The May-June edition of Politico magazine is out, complete with what it boasts is "the most comprehensive survey yet of [the] unique group of journalists" who comprise the White House press corps. The picture painted by the honest answers therein are not altogether flattering. For instance, we see just how much a self-congratulatory, conventional wisdom-spewing echo-chamber the group is with these two questions (see screen captures below the fold):
"Do you think President Obama has received better coverage by the news media than he deserves, worse coverage or about what he deserves?"
"Given what you know now, who do you think will be the next president?"
The most popular answer to the latter: Hillary Clinton by a commanding margin of 58 percent. The number-two answer? Twenty-five percent answering "who knows?"

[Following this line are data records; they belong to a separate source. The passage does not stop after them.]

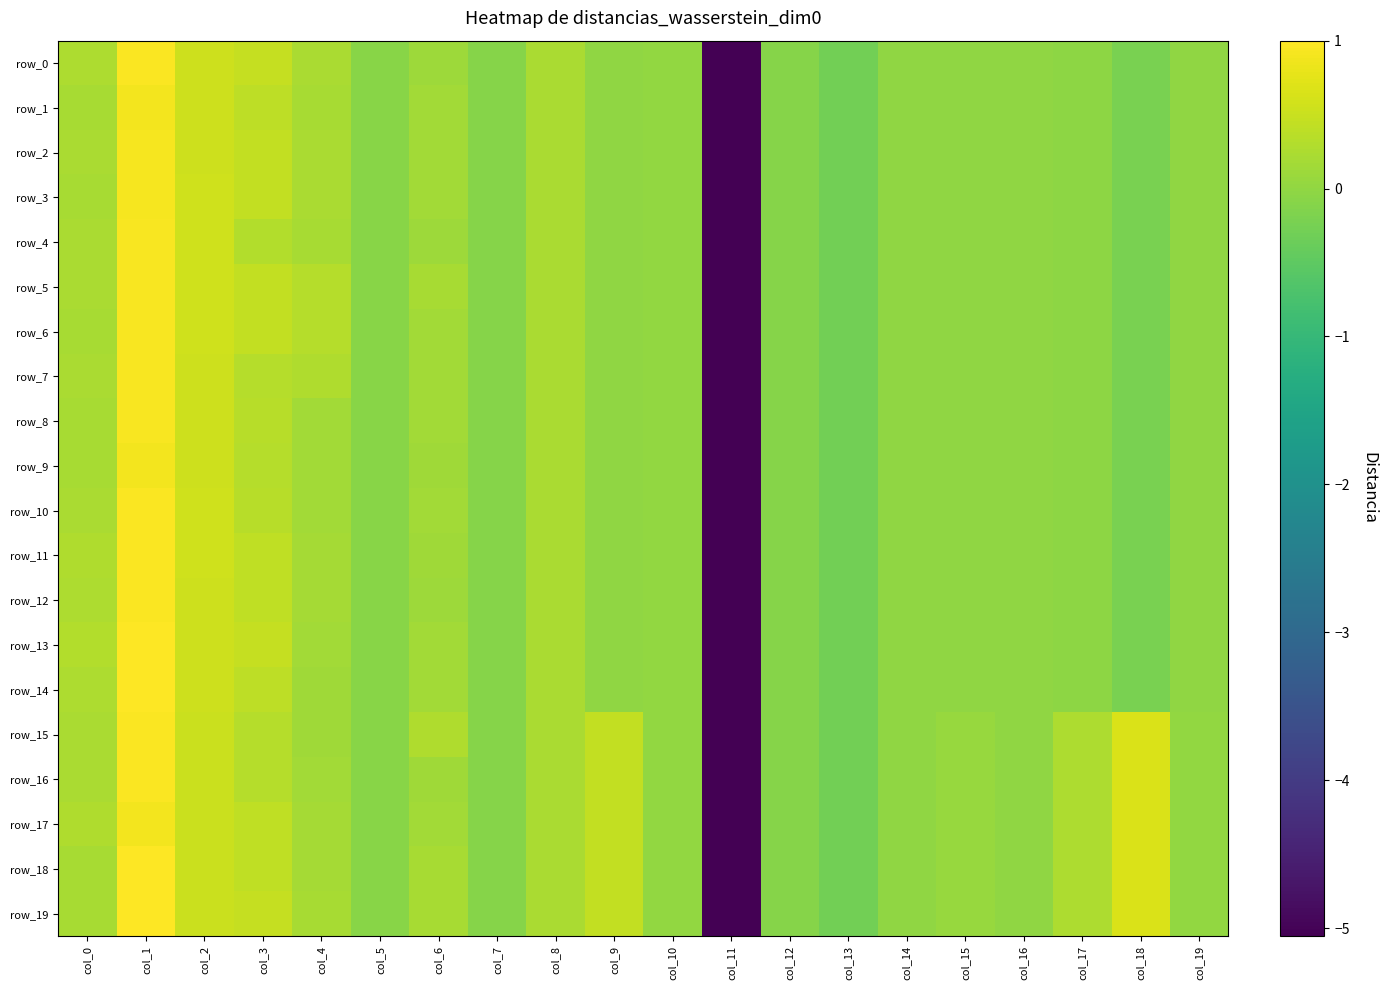

How many series are shown in this chart?

20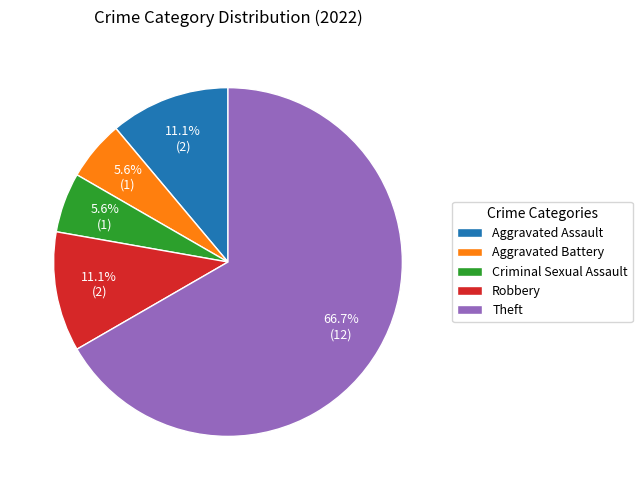

To the nearest percent, what percentage of the pie is Robbery?

11%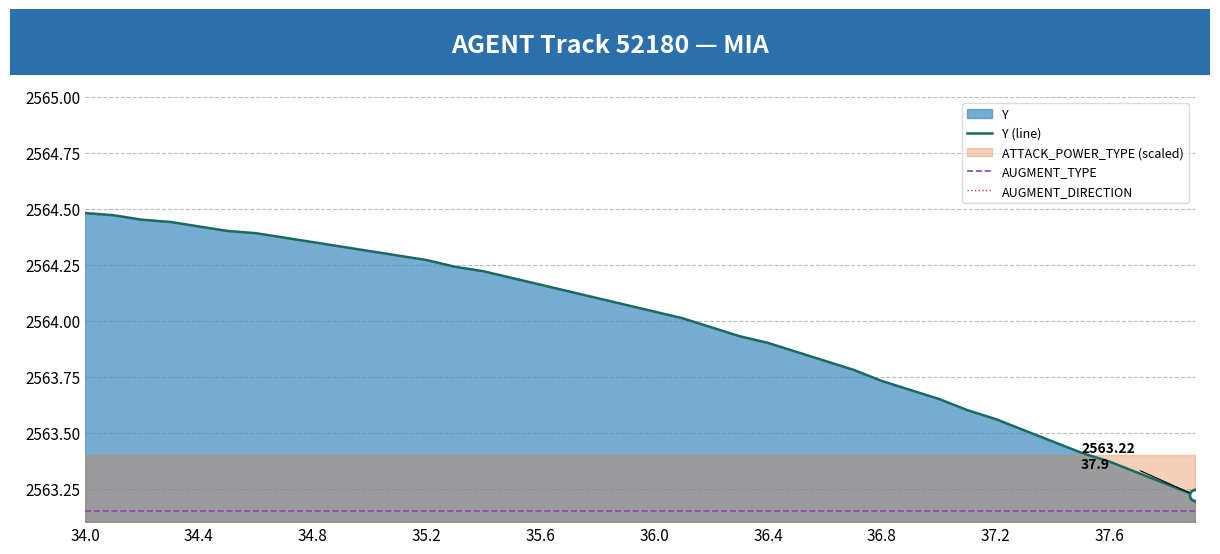

Which series changed the most between 11 and 26?

Y (line)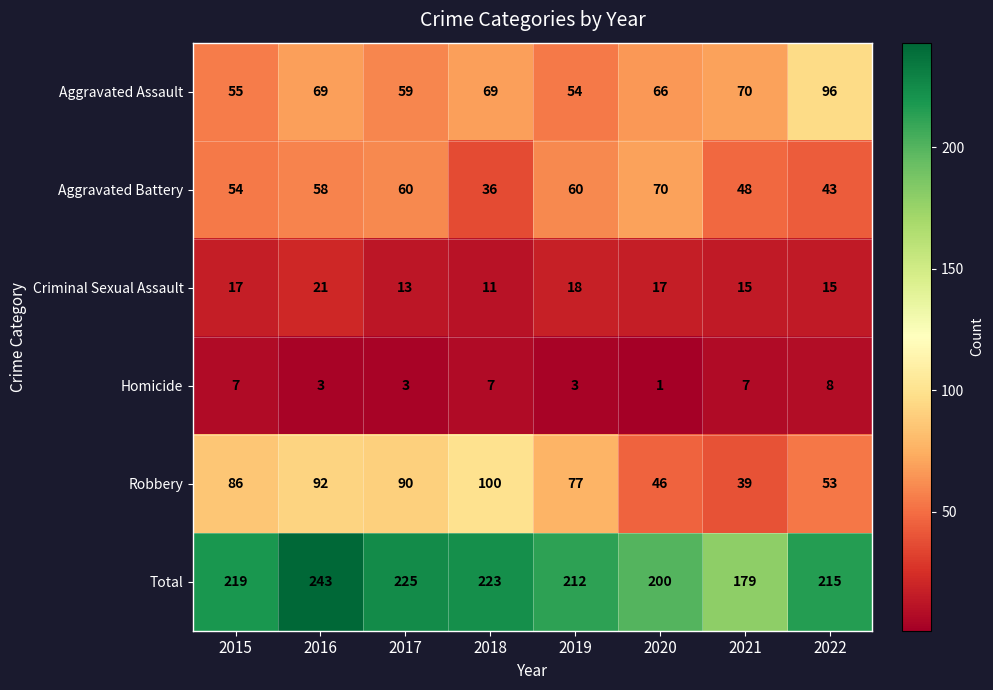

At which category does the chart reach its peak across all series?

2016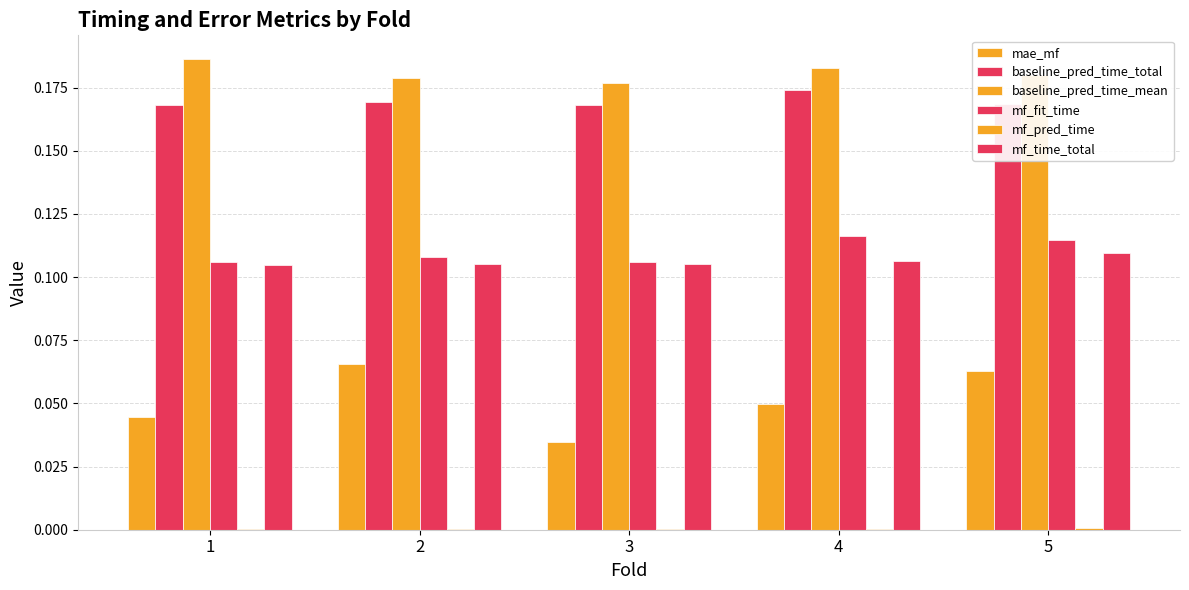

Is the value of mf_time_total at 1 greater than the value of mf_fit_time at 2?

No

But it was moderately-conservative establishment types like Florida Gov. Jeb Bush (R) and Gov. Chris Christie (R-N.J.) who came in with 6 and 4 percents respectively. Bush and Christie, of course, are the sort of Republicans the liberal media are lecturing the GOP as the only hope to defeat the Hillary juggernaut.
On the fairness-of-coverage question, the press corps gave themselves a huge pat on the back, with 68% percent saying the media have treated Obama to fair coverage. Just 7 percent say he's gotten worse coverage than he deserves.
Another fascinating finding was that just 5 percent of White House correspondents believe the Obama White House has been "more forthcoming with information" than the George W. Bush White House. In a similar question, 53 percent scoffed "Are you kidding me?" in reply to the question, "How often in the last week did you interview White House officials who do not work in the communications or press offices?"
One last note, when asked about how much they get paid, 51 percent of correspondent "prefer not to say," while an astonishing 3 percent earn more than $300,000 per year. One-quarter of the respondents earn six-digit salaries and 18 percent earn between $50-100,000. The latest median HOUSEHOLD income in the United States, by comparison, is $51,107.
As much as liberal White House reporters may dutifully push the Obama administration's squawking about income inequality, the scribes in the Brady briefing room are hardly hurting for cash.